Michael Theriault headshot

From her office tower’s thirty-first floor, my wife watched my coworkers walking iron on the half of the building she could see, then could no longer bear to watch. That morning, I had strapped on an Iron Worker’s belt for the first time, without a day of training, and was immediately ten stories in the air. The night before, I had practiced and memorized instructions for knots the apprenticeship had provided. Some proved useful right away. I refused to fail.

So began my thirty-three year career in the Building Trades.

The last chapter of that career began on April Fools’ Day 2005, when I took office as Secretary-Treasurer of the San Francisco Building Trades. I quickly encountered new knots, complex challenges too numerous to list here and for which no instructions were provided.

I won’t claim I mastered these new knots perfectly, but I did refuse to fail.
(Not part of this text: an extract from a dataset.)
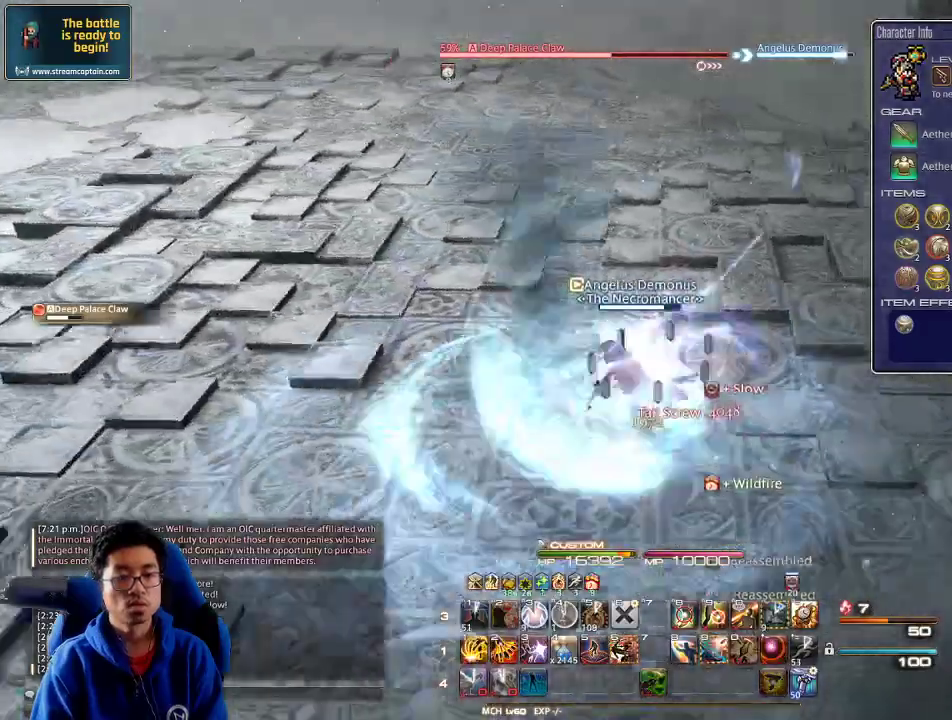
{"keys": ["d", "w"], "events": [[33, "d", "down"], [33, "return", "up"], [33, "s", "down"], [100, "a", "up"], [133, "s", "up"], [233, "w", "down"], [467, "rbracket", "up"]]}
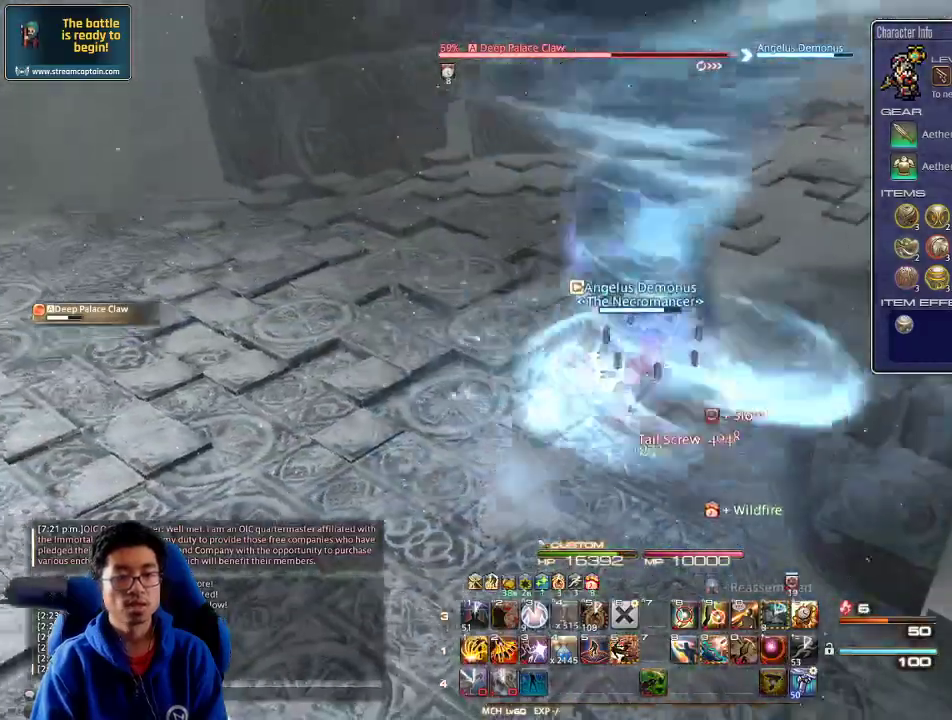
{"keys": ["9", "w"], "events": [[33, "9", "down"], [100, "9", "up"], [167, "d", "up"], [200, "9", "down"], [267, "9", "up"], [367, "9", "down"], [433, "9", "up"], [500, "9", "down"]]}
I credit greatly the friendship and advice of Bill Nack, then Chief Executive Officer of the San Mateo Building Trades, and of Bill Wong, then Senior Field Representative for Carpenters 22. Much credit also is due Larry Mazzola, Sr., who often disagreed with me politically but left me room to do my job and supported me in it.

Much credit is due many others, as well. Rank-and-filers, Business Managers and Representatives, Organizers – no Secretary-Treasurer succeeds without their work.

A year ago I informed the Council this term would be my last and urged it to build consensus well before my retirement on my successor. In this way, even though he or she would have to stand for election, the Council could hire him or her as a Business Representative to work beside me awhile. I could teach the knots.

The Council settled on Tim Paulson.

Tim is a tile setter and member of Bricklayers and Allied Crafts 3, a former officer of that local, and a former Council Vice President. Working in Labor outside of the Trades in recent years, he organized janitors for the Service Employees International Union, handled politics for the San Mateo Labor Council, and was Executive Director of the San Francisco Labor Council. Working for the Building Trades is something of a homecoming for him.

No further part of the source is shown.